A couple of years ago, it became known that 10 of the 14 Muslim chaplains in the US military had trained at an Islamic school that the FBI raided after 9/11, a school still run by an unindicted terrorist co-conspirator.
Members of Congress led by Rep. Sue Myrick (R-NC) last year asked the Pentagon to use the FBI to screen groups that certify chaplains. The Pentagon replied it would be "legally problematic" to do so -- even though some of these chaplains have been radicalizing soldiers.
As it stands now, the Pentagon won't remove or reject Muslim chaplains unless they've been charged or convicted of terrorism or if the religious organization endorsing them appears on the State Department's list of foreign terror organizations. The chaplain who set up the Quantico mosque graduated from the same FBI-raided radical school, now operating as Cordoba University.

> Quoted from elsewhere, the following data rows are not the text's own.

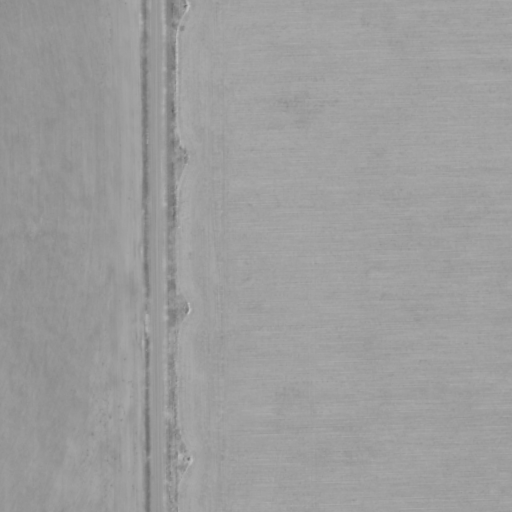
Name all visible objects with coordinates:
road: (158, 255)
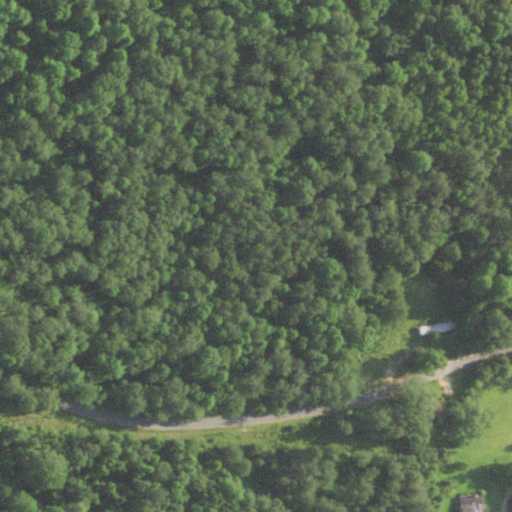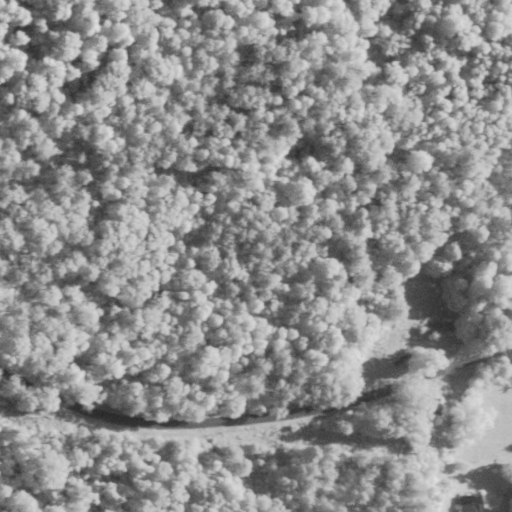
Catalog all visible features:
building: (435, 331)
building: (429, 413)
road: (255, 419)
building: (469, 505)
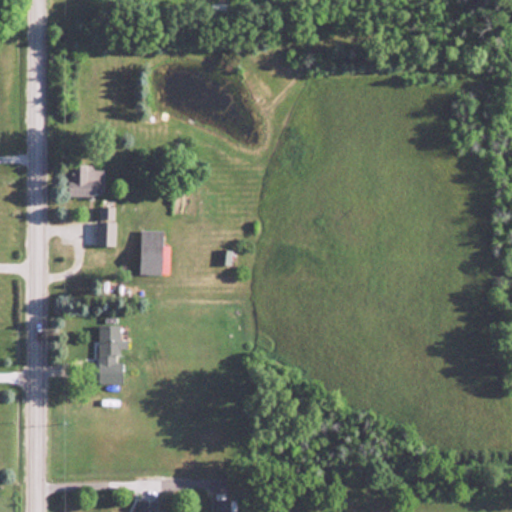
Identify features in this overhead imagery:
road: (19, 158)
building: (81, 180)
building: (87, 181)
building: (103, 225)
building: (106, 227)
building: (151, 253)
building: (153, 253)
road: (39, 255)
building: (222, 256)
road: (20, 263)
building: (107, 354)
building: (110, 355)
road: (20, 370)
crop: (511, 427)
building: (148, 506)
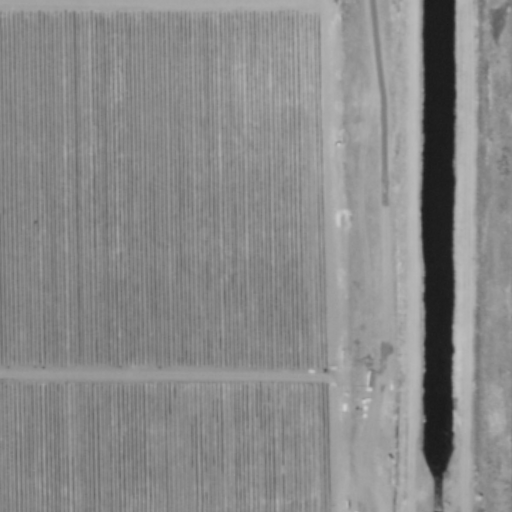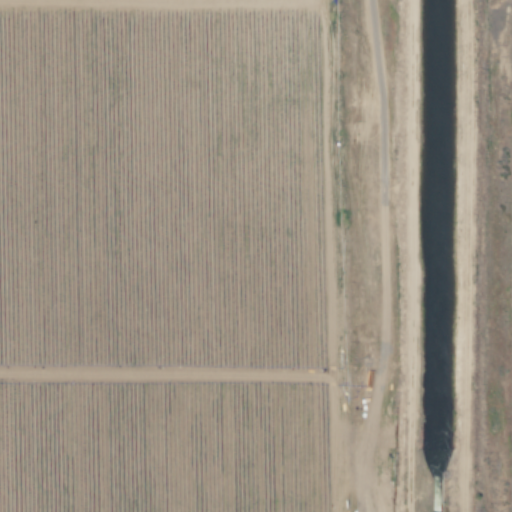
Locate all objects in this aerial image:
crop: (189, 255)
road: (383, 255)
road: (460, 255)
road: (409, 256)
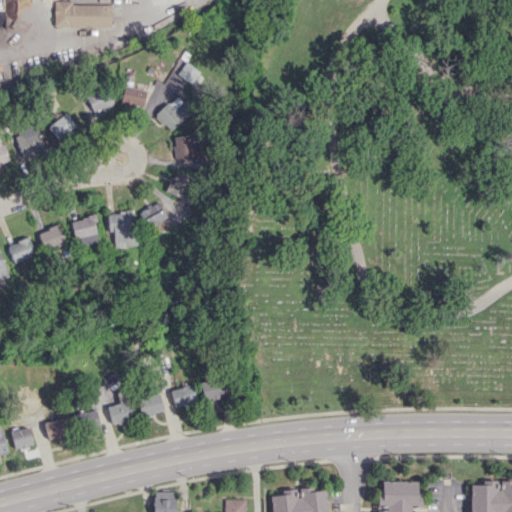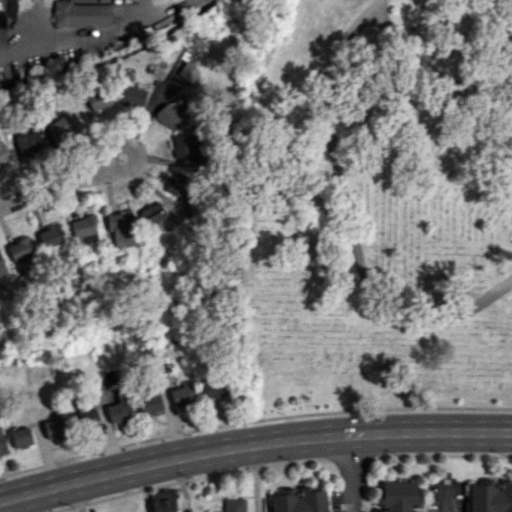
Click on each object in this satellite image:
road: (379, 6)
building: (81, 14)
road: (83, 28)
building: (187, 72)
building: (133, 96)
building: (99, 99)
building: (172, 112)
building: (61, 125)
building: (28, 140)
road: (333, 143)
building: (186, 145)
building: (2, 154)
road: (97, 169)
building: (179, 184)
park: (380, 208)
building: (152, 214)
building: (122, 228)
building: (84, 229)
building: (51, 236)
building: (20, 249)
building: (2, 268)
building: (213, 387)
building: (182, 395)
road: (228, 403)
building: (149, 404)
building: (119, 412)
building: (86, 419)
road: (171, 424)
building: (56, 427)
building: (21, 437)
road: (109, 439)
building: (2, 441)
road: (253, 443)
road: (45, 456)
road: (350, 473)
road: (255, 477)
road: (78, 496)
building: (397, 496)
building: (398, 496)
building: (491, 496)
road: (444, 497)
building: (491, 498)
building: (299, 500)
road: (34, 501)
building: (162, 501)
building: (298, 501)
building: (233, 504)
road: (164, 507)
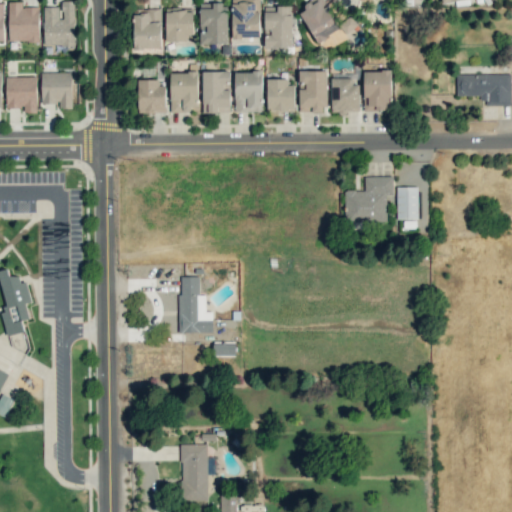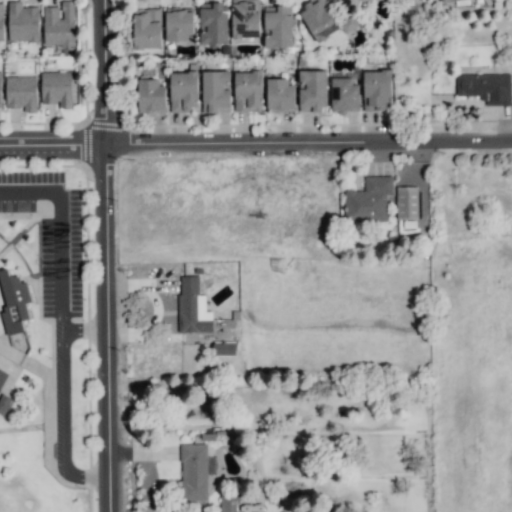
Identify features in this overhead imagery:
building: (368, 0)
building: (245, 18)
building: (318, 20)
building: (1, 21)
building: (22, 22)
building: (212, 23)
building: (59, 24)
building: (178, 24)
building: (347, 25)
building: (277, 26)
building: (147, 28)
building: (485, 87)
building: (56, 88)
building: (377, 89)
building: (183, 90)
building: (215, 91)
building: (248, 91)
building: (312, 91)
building: (21, 93)
building: (344, 93)
building: (279, 94)
building: (151, 96)
road: (311, 145)
road: (55, 147)
building: (368, 200)
building: (406, 202)
road: (61, 233)
parking lot: (47, 244)
road: (112, 255)
building: (14, 302)
building: (192, 307)
building: (10, 309)
building: (223, 348)
building: (2, 375)
building: (1, 382)
road: (63, 402)
building: (5, 404)
building: (193, 471)
building: (236, 504)
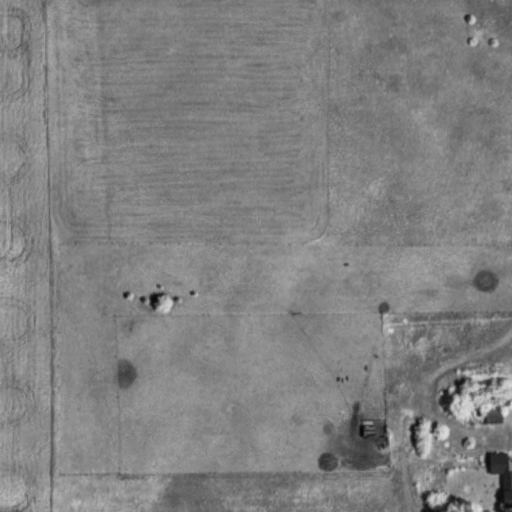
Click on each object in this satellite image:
road: (334, 281)
building: (501, 477)
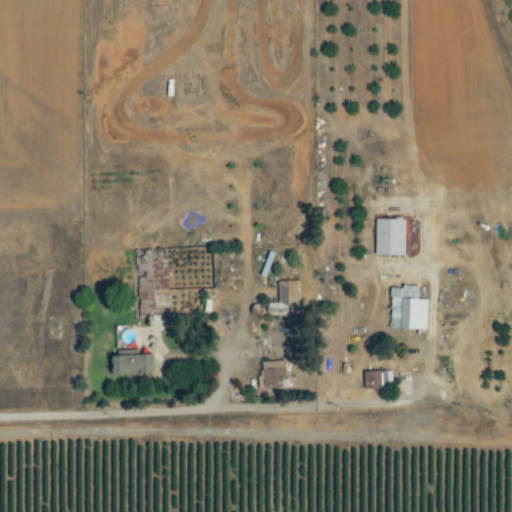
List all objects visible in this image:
building: (387, 237)
building: (287, 294)
building: (405, 309)
building: (129, 364)
building: (271, 372)
building: (375, 379)
road: (211, 431)
crop: (258, 483)
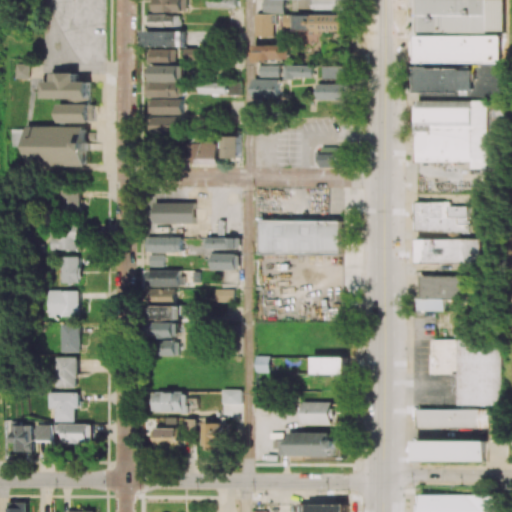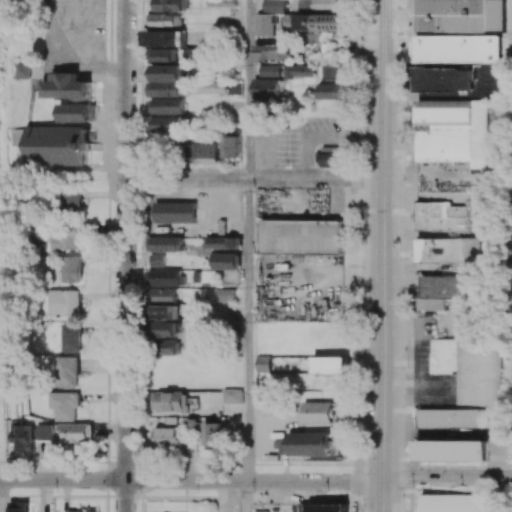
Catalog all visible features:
building: (222, 3)
building: (171, 5)
building: (332, 5)
building: (273, 6)
road: (2, 8)
building: (459, 15)
building: (166, 22)
building: (263, 25)
building: (165, 38)
building: (457, 49)
building: (271, 52)
building: (164, 54)
building: (195, 54)
building: (20, 70)
building: (269, 70)
building: (299, 71)
building: (335, 72)
building: (443, 79)
building: (166, 81)
building: (66, 86)
building: (213, 87)
building: (266, 87)
road: (247, 88)
building: (333, 92)
street lamp: (404, 103)
building: (166, 106)
building: (76, 113)
building: (451, 131)
building: (56, 146)
building: (232, 146)
building: (332, 157)
road: (254, 177)
street lamp: (361, 187)
building: (70, 201)
building: (174, 212)
building: (440, 217)
building: (302, 236)
building: (62, 238)
building: (223, 242)
building: (165, 244)
building: (447, 251)
road: (383, 255)
road: (125, 256)
street lamp: (403, 259)
building: (157, 260)
building: (225, 261)
building: (68, 269)
building: (165, 277)
building: (437, 291)
building: (163, 294)
building: (225, 295)
building: (62, 303)
building: (168, 311)
building: (166, 329)
road: (247, 329)
building: (69, 338)
building: (167, 347)
building: (330, 365)
street lamp: (404, 367)
building: (467, 369)
building: (66, 372)
building: (232, 396)
road: (1, 399)
building: (171, 402)
building: (64, 405)
building: (318, 412)
building: (451, 418)
building: (76, 432)
building: (30, 436)
building: (214, 436)
building: (167, 437)
building: (307, 444)
building: (450, 450)
building: (450, 450)
road: (447, 475)
road: (191, 481)
street lamp: (413, 486)
road: (0, 496)
road: (245, 496)
building: (459, 503)
building: (17, 506)
building: (322, 508)
building: (80, 511)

Last year, Hassan Abujihaad, a Navy signalman, was convicted of tipping off al Qaeda about battlegroup movements in the Persian Gulf, including disclosing classified documents detailing the group's vulnerability to terror attack. "Father of Jihad," the name he chose when he converted to Islam, gave this traitor away -- yet the military was too drunk on political correctness to notice when it recruited him and put him on a destroyer.
Other terrorists are knocking on the recruiting-station door. One of the convicted Fort Dix terrorists said he wanted to join the Army so he could kill US soldiers from the "inside."
Meanwhile, the Army secretary says he's trying to "understand the effects of stress" that could have led a soldier at the Army's largest post to mow down so many of his fellow soldiers.
What stress could have caused him to calmly pass out Qurans to his neighbors just hours before the shooting, and then, as he opened fire, shout, "Allahu Akbar"?
Earth to Pentagon: The Muslim shooter didn't snap. His terrorism was well-planned. He'd carefully prepared for a martyrdom operation.
If officials would take off the PC blinders, they'd see that. Until they do, more soldiers will be vulnerable to attack -- along with the rest of us.
Paul Sperry, a Hoover Institution media fellow, is co-author of the new book, "Muslim Mafia."